→ REQUEST
Leave out any pictures and transcribe all other data below exactly.
======== PROVIDED DATA ========
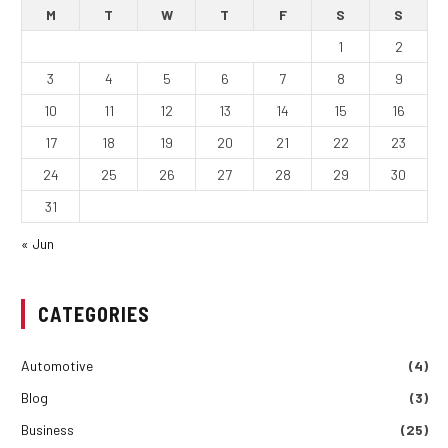
M
T
W
T
F
S
S
1
2
3
4
5
6
7
8
9
10
11
12
13
14
15
16
17
18
19
20
21
22
23
24
25
26
27
28
29
30
31
« Jun
CATEGORIES
Automotive
(4)
Blog
(3)
Business
(25)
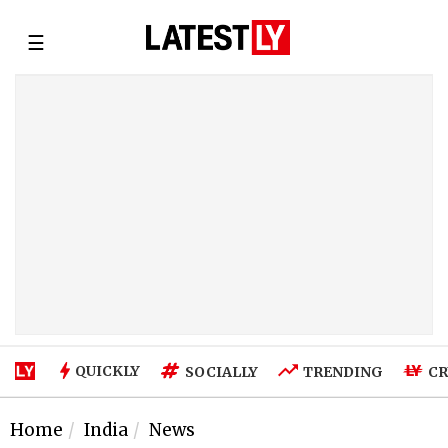
☰
QUICKLY
SOCIALLY
TRENDING
CR
Home
India
News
========
→ FINISHED EXERCISE
M
T
W
T
F
S
S
1
2
3
4
5
6
7
8
9
10
11
12
13
14
15
16
17
18
19
20
21
22
23
24
25
26
27
28
29
30
31
« Jun
CATEGORIES
Automotive
(4)
Blog
(3)
Business
(25)
☰
QUICKLY
SOCIALLY
TRENDING
CR
Home
India
News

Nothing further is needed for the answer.